By Keith Laing - 03/28/12 02:46 PM EDT
Democrats have tried repeatedly to pressure House Republicans into taking up the Senate's version of the bill, which was approved in a bipartisan vote earlier this month. Democrats introduced the Senate version of the transportation bill (S. 1813) as standalone legislation, and the party also tried to add the Senate's bill to unrelated FCC and healthcare measures as amendments.
The latter efforts were defeated on procedural votes.
Republicans have argued that they are attempting to pass a transportation extension to give themselves more time to craft a long-term version of the bill that can pass the lower chamber.
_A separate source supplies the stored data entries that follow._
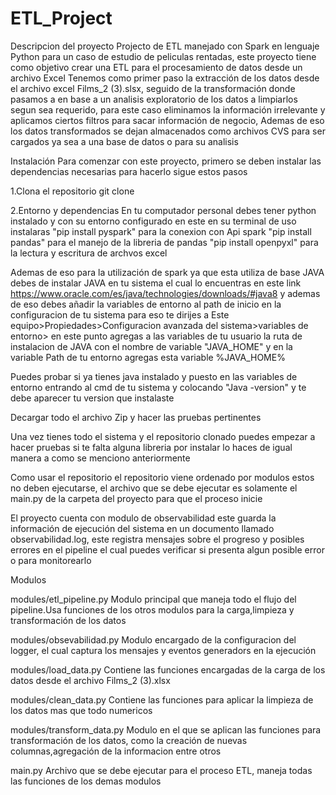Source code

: # ETL_Project

Descripcion del proyecto
Projecto de ETL manejado con Spark en lenguaje Python para un caso de estudio de peliculas rentadas, este proyecto tiene como objetivo crear una ETL para el procesamiento de datos desde un archivo Excel
Tenemos como primer paso la extracción de los datos desde el archivo excel Films_2 (3).slsx, seguido de la transformación donde pasamos a en base a un analisis exploratorio de los datos a limpiarlos segun sea requerido, para este caso eliminamos la información irrelevante y aplicamos ciertos filtros para sacar información de negocio, Ademas de eso los datos transformados se dejan almacenados como archivos CVS para ser cargados ya sea a una base de datos o para su analisis

Instalación
Para comenzar con este proyecto, primero se deben instalar las dependencias necesarias para hacerlo sigue estos pasos

1.Clona el repositorio
git clone 

2.Entorno y dependencias
En tu computador personal debes tener python instalado y con su entorno configurado
en este en su terminal de uso instalaras 
"pip install pyspark" para la conexion con Api spark
"pip install pandas" para el manejo de la libreria de pandas
"pip install openpyxl" para la lectura y escritura de archvos excel

Ademas de eso para la utilización de spark ya que esta utiliza de base JAVA debes de instalar JAVA en tu sistema el cual lo encuentras en este link
https://www.oracle.com/es/java/technologies/downloads/#java8
y ademas de eso debes añadir la variables de entorno al path de inicio en la configuracion de tu sistema
para eso te dirijes a Este equipo>Propiedades>Configuracion avanzada del sistema>variables de entorno>
en este punto agregas a las variables de tu usuario la ruta de instalacion de JAVA con el nombre de variable "JAVA_HOME" y en la variable Path de tu entorno agregas esta variable %JAVA_HOME%

Puedes probar si ya tienes java instalado y puesto en las variables de entorno entrando al cmd de tu sistema y colocando "Java -version" y te debe aparecer tu version que instalaste

Decargar todo el archivo Zip y hacer las pruebas pertinentes

Una vez tienes todo el sistema y el repositorio clonado puedes empezar a hacer pruebas si te falta alguna libreria por instalar lo haces de igual manera a como se menciono anteriormente

Como usar el repositorio
el repositorio viene ordenado por modulos estos no deben ejecutarse, el archivo que se debe ejecutar es solamente el main.py de la carpeta del proyecto para que el proceso inicie

El proyecto cuenta con modulo de observabilidad este guarda la información de ejecución del sistema en un documento llamado observabilidad.log, este registra mensajes sobre el progreso y posibles errores en el pipeline el cual puedes verificar si presenta algun posible error o para monitorearlo

Modulos

modules/etl_pipeline.py
Modulo principal que maneja todo el flujo del pipeline.Usa funciones de los otros modulos para la carga,limpieza y transformación de los datos

modules/obsevabilidad.py
Modulo encargado de la configuracion del logger, el cual captura los mensajes y eventos generadors en la ejecución

modules/load_data.py
Contiene las funciones encargadas de la carga de los datos desde el archivo Films_2 (3).xlsx

modules/clean_data.py
Contiene las funciones para aplicar la limpieza de los datos mas que todo numericos

modules/transform_data.py
Modulo en el que se aplican las funciones para transformación de los datos, como la creación de nuevas columnas,agregación de la informacion entre otros

main.py
Archivo que se debe ejecutar para el proceso ETL, maneja todas las funciones de los demas modulos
House Speaker John Boehner (R-Ohio) has identified the transportation bill as a top priority for most of the year, but his preference for a five-year, $260 billion measure has been met with resistance in his Republican Conference.
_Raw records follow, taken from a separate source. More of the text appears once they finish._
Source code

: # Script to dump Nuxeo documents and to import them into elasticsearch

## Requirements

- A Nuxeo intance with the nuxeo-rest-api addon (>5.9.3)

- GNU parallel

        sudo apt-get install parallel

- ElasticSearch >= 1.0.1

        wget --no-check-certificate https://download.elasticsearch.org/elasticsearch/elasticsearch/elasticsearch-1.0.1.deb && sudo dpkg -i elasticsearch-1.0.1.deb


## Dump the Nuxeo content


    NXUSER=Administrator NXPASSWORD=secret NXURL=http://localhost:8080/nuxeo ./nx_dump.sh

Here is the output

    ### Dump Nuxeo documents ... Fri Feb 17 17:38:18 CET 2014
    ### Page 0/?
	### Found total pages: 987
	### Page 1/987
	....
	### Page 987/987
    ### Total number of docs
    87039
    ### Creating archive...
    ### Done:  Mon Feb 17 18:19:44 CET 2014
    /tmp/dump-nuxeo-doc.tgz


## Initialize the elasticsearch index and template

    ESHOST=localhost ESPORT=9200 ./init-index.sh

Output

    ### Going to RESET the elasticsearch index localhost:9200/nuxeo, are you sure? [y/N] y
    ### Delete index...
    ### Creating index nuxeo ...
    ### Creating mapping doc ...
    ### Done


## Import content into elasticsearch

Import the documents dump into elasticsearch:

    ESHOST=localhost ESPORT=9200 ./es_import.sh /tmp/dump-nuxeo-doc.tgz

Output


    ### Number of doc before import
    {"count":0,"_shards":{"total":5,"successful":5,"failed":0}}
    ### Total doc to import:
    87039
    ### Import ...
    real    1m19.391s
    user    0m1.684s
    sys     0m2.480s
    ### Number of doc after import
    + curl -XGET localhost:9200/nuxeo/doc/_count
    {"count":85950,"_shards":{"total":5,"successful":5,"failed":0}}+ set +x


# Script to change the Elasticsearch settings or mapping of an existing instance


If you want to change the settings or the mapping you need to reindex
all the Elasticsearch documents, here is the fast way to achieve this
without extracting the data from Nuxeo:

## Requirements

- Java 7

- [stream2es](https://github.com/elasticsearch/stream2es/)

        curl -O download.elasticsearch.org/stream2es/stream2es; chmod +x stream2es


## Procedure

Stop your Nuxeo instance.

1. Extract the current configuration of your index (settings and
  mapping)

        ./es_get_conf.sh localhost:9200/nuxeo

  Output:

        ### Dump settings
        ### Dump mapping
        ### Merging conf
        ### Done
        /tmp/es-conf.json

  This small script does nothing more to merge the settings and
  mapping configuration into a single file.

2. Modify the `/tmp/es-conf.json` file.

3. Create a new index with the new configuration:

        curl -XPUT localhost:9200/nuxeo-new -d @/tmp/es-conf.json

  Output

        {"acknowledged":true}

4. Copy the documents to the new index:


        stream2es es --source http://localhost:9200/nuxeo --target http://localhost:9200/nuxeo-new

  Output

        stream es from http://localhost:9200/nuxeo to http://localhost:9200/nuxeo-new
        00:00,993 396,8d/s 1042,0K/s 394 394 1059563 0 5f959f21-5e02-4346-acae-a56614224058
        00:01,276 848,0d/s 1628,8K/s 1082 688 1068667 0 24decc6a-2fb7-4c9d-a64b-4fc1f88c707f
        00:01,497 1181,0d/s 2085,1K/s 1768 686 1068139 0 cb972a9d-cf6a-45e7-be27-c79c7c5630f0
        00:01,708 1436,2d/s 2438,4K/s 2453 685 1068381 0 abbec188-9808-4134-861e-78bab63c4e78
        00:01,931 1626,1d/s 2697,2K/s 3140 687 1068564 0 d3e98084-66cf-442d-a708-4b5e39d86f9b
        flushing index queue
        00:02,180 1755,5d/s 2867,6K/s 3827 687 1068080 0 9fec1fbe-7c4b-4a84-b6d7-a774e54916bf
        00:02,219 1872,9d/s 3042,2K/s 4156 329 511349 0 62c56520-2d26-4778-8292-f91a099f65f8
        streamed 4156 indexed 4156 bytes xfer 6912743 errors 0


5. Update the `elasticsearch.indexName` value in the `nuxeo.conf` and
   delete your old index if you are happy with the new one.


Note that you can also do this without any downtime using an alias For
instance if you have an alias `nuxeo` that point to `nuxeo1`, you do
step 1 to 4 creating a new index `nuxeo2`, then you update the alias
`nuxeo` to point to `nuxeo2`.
Boehner proposed paying for his measure with legislation that would increase domestic oil drilling, which was drew sharp opposition from Democrats in the House.
If lawmakers do not pass a highway bill extension by the end of the week, the federal government will be unable to collect the federal gas tax that is normally used to fund transportation projects.
Democrats have said not extending the gas tax, which brings in about $100 million per day to the Highway Trust Fund, will cost about 3 million construction jobs.
However, Republicans have blamed Democrats for the possibility of a transportation shutdown.
“There is only one reason this bill will not be voted on tonight: House Democrats are playing political games with our nation’s economy," Boehner spokesman Michael Steel said after the transportation measure was pulled Tuesday.
Democrats in the Senate are planning to continue pressuring House Republicans to take the Senate version of the highway bill. Sens. Barbara Boxer (D-Calif.), Charles Schumer (D-N.Y.) and Mark Begich (D-Alaska) are planning a news conference at 11:30 a.m.